After leading culinary operations for various private schools in Macon, Nowell joined Morrison Healthcare. Nowell started at Atrium Health Navicent as a senior executive chef, then moved into a regional executive chef role overseeing culinary excellence for Atrium Health facilities in Georgia and North Carolina. In December 2022, Nowell transitioned to his role as head of the nutrition department at Atrium Navicent Health The Medical Center.

Nowell said his long-term goals align with the goals he’s had throughout his life — changing perceptions of food and bringing people joy.

“For the next two years, I really want to work to increase the quality of food here and change people’s perceptions of what hospital food is. We are part of the circle of care just like nurses and doctors are. Everyone has a role in getting patients better and back home,” he said. “We can serve healthful and nutritious meals, but they also need to be tasty.
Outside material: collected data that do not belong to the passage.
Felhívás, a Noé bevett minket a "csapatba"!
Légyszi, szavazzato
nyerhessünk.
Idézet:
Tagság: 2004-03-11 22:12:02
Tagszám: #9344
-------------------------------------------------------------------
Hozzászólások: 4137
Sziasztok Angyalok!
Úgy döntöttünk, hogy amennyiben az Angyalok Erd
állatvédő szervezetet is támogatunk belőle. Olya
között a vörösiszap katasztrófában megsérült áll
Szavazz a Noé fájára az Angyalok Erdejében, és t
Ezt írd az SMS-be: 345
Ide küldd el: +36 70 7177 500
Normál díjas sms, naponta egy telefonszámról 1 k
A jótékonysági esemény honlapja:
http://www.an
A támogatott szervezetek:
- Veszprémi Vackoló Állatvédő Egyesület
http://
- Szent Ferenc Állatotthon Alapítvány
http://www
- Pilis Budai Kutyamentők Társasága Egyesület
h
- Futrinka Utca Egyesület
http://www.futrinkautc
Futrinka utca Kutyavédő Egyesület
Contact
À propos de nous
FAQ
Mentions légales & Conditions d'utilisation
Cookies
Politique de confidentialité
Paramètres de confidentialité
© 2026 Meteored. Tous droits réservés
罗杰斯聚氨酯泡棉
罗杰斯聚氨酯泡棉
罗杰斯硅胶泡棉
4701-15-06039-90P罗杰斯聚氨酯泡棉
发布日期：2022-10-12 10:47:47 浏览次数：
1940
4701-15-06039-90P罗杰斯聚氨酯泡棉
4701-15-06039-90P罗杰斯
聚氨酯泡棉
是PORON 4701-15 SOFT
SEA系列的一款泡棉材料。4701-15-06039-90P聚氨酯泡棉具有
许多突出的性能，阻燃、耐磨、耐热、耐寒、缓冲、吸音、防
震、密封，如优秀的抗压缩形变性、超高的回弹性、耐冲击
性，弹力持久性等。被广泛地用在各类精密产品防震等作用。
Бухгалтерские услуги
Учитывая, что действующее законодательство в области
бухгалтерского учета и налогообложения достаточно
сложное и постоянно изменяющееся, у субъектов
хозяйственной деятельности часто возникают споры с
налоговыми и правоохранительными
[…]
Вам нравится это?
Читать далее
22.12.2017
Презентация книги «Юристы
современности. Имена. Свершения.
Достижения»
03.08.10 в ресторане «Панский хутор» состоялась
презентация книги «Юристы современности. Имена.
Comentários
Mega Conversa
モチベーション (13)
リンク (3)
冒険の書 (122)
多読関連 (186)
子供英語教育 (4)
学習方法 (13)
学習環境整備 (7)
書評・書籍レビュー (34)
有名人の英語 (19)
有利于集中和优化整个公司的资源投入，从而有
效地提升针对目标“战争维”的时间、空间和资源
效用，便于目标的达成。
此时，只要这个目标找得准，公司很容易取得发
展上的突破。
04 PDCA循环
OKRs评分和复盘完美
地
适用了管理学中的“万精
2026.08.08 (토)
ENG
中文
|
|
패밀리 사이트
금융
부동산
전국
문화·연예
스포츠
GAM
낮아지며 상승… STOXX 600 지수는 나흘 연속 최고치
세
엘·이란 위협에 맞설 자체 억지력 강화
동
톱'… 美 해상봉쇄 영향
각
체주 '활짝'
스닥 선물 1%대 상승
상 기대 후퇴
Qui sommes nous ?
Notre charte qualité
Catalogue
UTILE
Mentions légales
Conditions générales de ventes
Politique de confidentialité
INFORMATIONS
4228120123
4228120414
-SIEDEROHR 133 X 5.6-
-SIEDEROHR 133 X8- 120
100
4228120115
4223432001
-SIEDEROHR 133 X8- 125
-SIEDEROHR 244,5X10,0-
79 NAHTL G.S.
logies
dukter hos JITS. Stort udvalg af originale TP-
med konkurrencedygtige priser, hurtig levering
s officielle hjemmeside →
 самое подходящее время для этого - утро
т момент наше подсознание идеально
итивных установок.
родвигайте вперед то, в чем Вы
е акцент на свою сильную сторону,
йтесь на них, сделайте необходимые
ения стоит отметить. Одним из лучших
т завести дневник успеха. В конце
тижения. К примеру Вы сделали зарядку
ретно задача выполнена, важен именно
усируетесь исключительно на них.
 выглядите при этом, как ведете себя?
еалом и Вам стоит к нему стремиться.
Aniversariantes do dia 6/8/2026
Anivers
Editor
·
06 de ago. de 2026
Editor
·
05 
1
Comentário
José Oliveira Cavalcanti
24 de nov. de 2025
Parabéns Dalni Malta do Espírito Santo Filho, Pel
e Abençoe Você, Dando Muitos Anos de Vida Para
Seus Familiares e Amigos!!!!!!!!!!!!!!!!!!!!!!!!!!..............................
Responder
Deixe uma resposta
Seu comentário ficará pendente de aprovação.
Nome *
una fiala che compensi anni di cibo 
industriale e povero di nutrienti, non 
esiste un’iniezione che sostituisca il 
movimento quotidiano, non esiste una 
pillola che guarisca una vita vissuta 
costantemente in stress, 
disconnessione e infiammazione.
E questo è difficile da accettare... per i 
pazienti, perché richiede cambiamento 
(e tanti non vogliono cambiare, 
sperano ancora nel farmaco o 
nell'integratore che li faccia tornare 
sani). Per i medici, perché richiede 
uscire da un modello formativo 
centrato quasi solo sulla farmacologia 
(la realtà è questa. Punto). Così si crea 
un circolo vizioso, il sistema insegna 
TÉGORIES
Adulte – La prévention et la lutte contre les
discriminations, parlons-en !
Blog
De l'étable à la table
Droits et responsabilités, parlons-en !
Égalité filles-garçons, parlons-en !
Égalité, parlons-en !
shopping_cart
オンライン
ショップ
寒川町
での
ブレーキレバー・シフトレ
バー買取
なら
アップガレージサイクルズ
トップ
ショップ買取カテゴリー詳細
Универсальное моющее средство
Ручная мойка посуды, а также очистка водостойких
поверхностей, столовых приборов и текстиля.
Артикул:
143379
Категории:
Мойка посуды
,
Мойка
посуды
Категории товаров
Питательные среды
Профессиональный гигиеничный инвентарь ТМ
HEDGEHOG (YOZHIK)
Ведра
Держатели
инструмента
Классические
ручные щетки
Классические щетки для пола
We are hoping to elevate that to continue our part in getting patients get back home to their families and in better condition than when they got here.”

Despite his busy role in management, Nowell said he still makes time to sneak into the kitchen.

“Occasionally I’ll go back there and whip something up in the kitchen and get in their way,” Nowell said. “But what I’ve found in my career — after working as a pastry chef, executive chef, regional executive chef — is that while that’s fun, I realize my gift is in coordinating and logistics and helping make sure we are aligned with a common purpose. We have excellent chefs here at the hospital. To give them guidance in culinary skills is great, but to help them see the bigger picture is even better.”

Clearly, Nowell’s success in his role is not just because of his love for cooking, it’s also because of his passion for serving his community.

“I don’t always have time to reflect on it, but I came from humble beginnings. I was born upstairs, grew up in Macon, and found my way back. Macon has a special place in my heart,” he said. “It’s been an honor, a privilege, and a joy to be able to give back to the community that’s helped raise me and have a part in bringing a little bit of joy and comfort to all the patients that come through our doors here.”